NOTE: data lives, breathes, and evolves, and it’s possible to have Parquet files generated by a given process to have different schemas over time. If that happens, you should use union_by_name to ensure these remote queries stay efficient.
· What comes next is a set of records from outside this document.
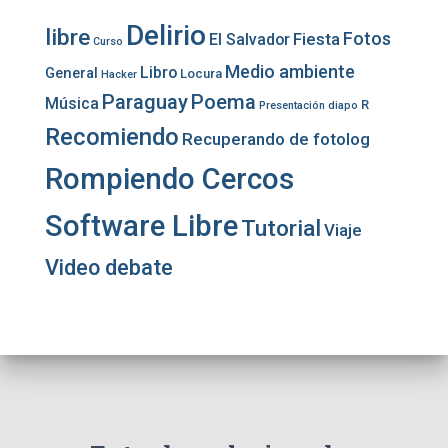
Delirio
libre
Fotos
Fiesta
El Salvador
Curso
Medio ambiente
Libro
General
Locura
Hacker
Paraguay
Poema
Música
R
Presentación diapo
Recomiendo
Recuperando de fotolog
Rompiendo Cercos
Software Libre
Tutorial
Viaje
Video debate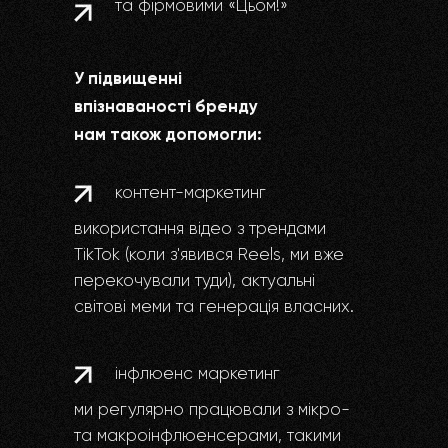
та фірмовими «Цьом!‎»
У підвищенні
впізнаваності бренду
нам також допомогли:
контент-маркетинг
використання відео з трендами
TikTok (коли з'явився Reels, ми вже
перекочували туди), актуальні
світові меми та генерація власних.
інфлюенс маркетинг
ми регулярно працювали з мікро-
та макроінфлюенсерами, такими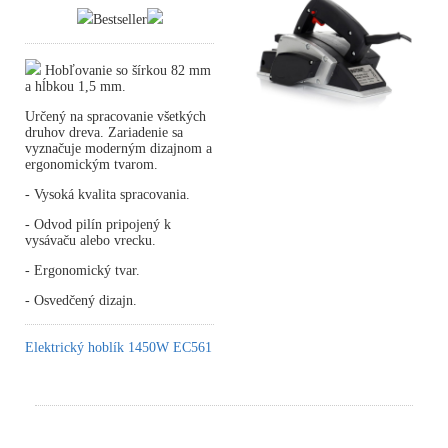
Bestseller
Hobľovanie so šírkou 82 mm
a hĺbkou 1,5 mm.
Určený na spracovanie všetkých
druhov dreva. Zariadenie sa
vyznačuje moderným dizajnom a
ergonomickým tvarom.
- Vysoká kvalita spracovania.
- Odvod pilín pripojený k
vysávaču alebo vrecku.
- Ergonomický tvar.
- Osvedčený dizajn.
Elektrický hoblík 1450W EC561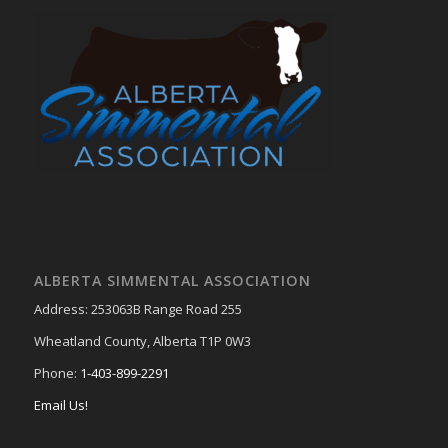
ALBERTA SIMMENTAL ASSOCIATION
Address: 253063B Range Road 255
Wheatland County, Alberta T1P 0W3
Phone:
1-403-899-2291
Email Us!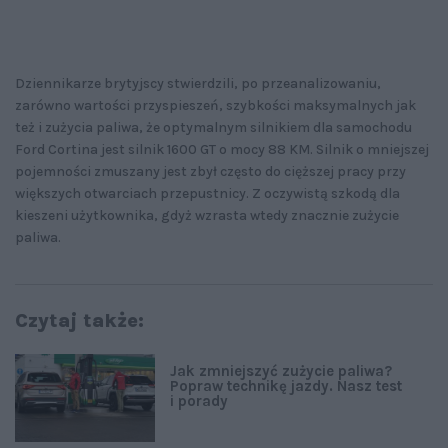
Dziennikarze brytyjscy stwierdzili, po przeanalizowaniu,
zarówno wartości przyspieszeń, szybkości maksymalnych jak
też i zużycia paliwa, że optymalnym silnikiem dla samochodu
Ford Cortina jest silnik 1600 GT o mocy 88 KM. Silnik o mniejszej
pojemności zmuszany jest zbył często do cięższej pracy przy
większych otwarciach przepustnicy. Z oczywistą szkodą dla
kieszeni użytkownika, gdyż wzrasta wtedy znacznie zużycie
paliwa.
Czytaj także:
Jak zmniejszyć zużycie paliwa?
Popraw technikę jazdy. Nasz test
i porady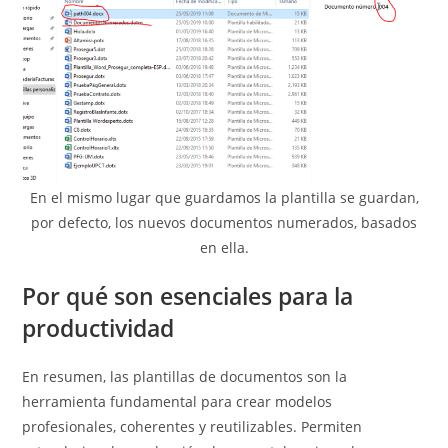
En el mismo lugar que guardamos la plantilla se guardan,
por defecto, los nuevos documentos numerados, basados
en ella.
Por qué son esenciales para la
productividad
En resumen, las plantillas de documentos son la
herramienta fundamental para crear modelos
profesionales, coherentes y reutilizables. Permiten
Let’s see how long our “total fares” query takes in this remote context. Let’s also see how we can make query operations a bit more visually efficient by creating a VIEW from our remote list of parquet files first:

time duckdb -c "
CREATE VIEW rides AS 
  FROM read_parquet([
  'https://d37ci6vzurychx.cloudfront.net/trip-data/yellow_tripdata_2023-01.parquet',
  'https://d37ci6vzurychx.cloudfront.net/trip-data/yellow_tripdata_2023-02.parquet',
  'https://d37ci6vzurychx.cloudfront.net/trip-data/yellow_tripdata_2023-03.parquet',
  'https://d37ci6vzurychx.cloudfront.net/trip-data/yellow_tripdata_2023-04.parquet',
  'https://d37ci6vzurychx.cloudfront.net/trip-data/yellow_tripdata_2023-05.parquet',
  'https://d37ci6vzurychx.cloudfront.net/trip-data/yellow_tripdata_2023-06.parquet',
  'https://d37ci6vzurychx.cloudfront.net/trip-data/yellow_tripdata_2023-07.parquet',
  'https://d37ci6vzurychx.cloudfront.net/trip-data/yellow_tripdata_2023-08.parquet',
  'https://d37ci6vzurychx.cloudfront.net/trip-data/yellow_tripdata_2023-09.parquet',
  'https://d37ci6vzurychx.cloudfront.net/trip-data/yellow_tripdata_2023-10.parquet',
  'https://d37ci6vzurychx.cloudfront.net/trip-data/yellow_tripdata_2023-11.parquet',
  'https://d37ci6vzurychx.cloudfront.net/trip-data/yellow_tripdata_2023-12.parquet'
  ])
;

FROM rides LIMIT 10;

FROM rides
SELECT 
  printf('$%,d', CAST(SUM(fare_amount) AS INTEGER)) AS total_2023_fares;
"
┌──────────┬──────────────────────┬──────────────────────┬───┬──────────────┬──────────────────────┬─────────────┐
│ VendorID │ tpep_pickup_datetime │ tpep_dropoff_datet…  │ … │ total_amount │ congestion_surcharge │ airport_fee │
│  int64   │      timestamp       │      timestamp       │   │    double    │        double        │   double    │
├──────────┼──────────────────────┼──────────────────────┼───┼──────────────┼──────────────────────┼─────────────┤
│        2 │ 2023-01-01 00:32:10  │ 2023-01-01 00:40:36  │ … │         14.3 │                  2.5 │         0.0 │
│        2 │ 2023-01-01 00:55:08  │ 2023-01-01 01:01:27  │ … │         16.9 │                  2.5 │         0.0 │
│        2 │ 2023-01-01 00:25:04  │ 2023-01-01 00:37:49  │ … │         34.9 │                  2.5 │         0.0 │
│        1 │ 2023-01-01 00:03:48  │ 2023-01-01 00:13:25  │ … │        20.85 │                  0.0 │        1.25 │
│        2 │ 2023-01-01 00:10:29  │ 2023-01-01 00:21:19  │ … │        19.68 │                  2.5 │         0.0 │
│        2 │ 2023-01-01 00:50:34  │ 2023-01-01 01:02:52  │ … │         27.8 │                  2.5 │         0.0 │
│        2 │ 2023-01-01 00:09:22  │ 2023-01-01 00:19:49  │ … │        20.52 │                  2.5 │         0.0 │
│        2 │ 2023-01-01 00:27:12  │ 2023-01-01 00:49:56  │ … │        64.44 │                  2.5 │         0.0 │
│        2 │ 2023-01-01 00:21:44  │ 2023-01-01 00:36:40  │ … │        28.38 │                  2.5 │         0.0 │
│        2 │ 2023-01-01 00:39:42  │ 2023-01-01 00:50:36  │ … │         19.9 │                  2.5 │         0.0 │
├──────────┴──────────────────────┴──────────────────────┴───┴──────────────┴──────────────────────┴─────────────┤
│ 10 rows                                                                                   19 columns (6 shown) │
└────────────────────────────────────────────────────────────────────────────────────────────────────────────────┘
┌──────────────────┐
│ total_2023_fares │
│     varchar      │
├──────────────────┤
│ $747,901,834     │
└──────────────────┘

real    0m19.975s
user    0m2.634s
sys 0m2.315s

The “total fares” query did take orders of magnitude longer than our previous query, but it’s pretty amazing it works!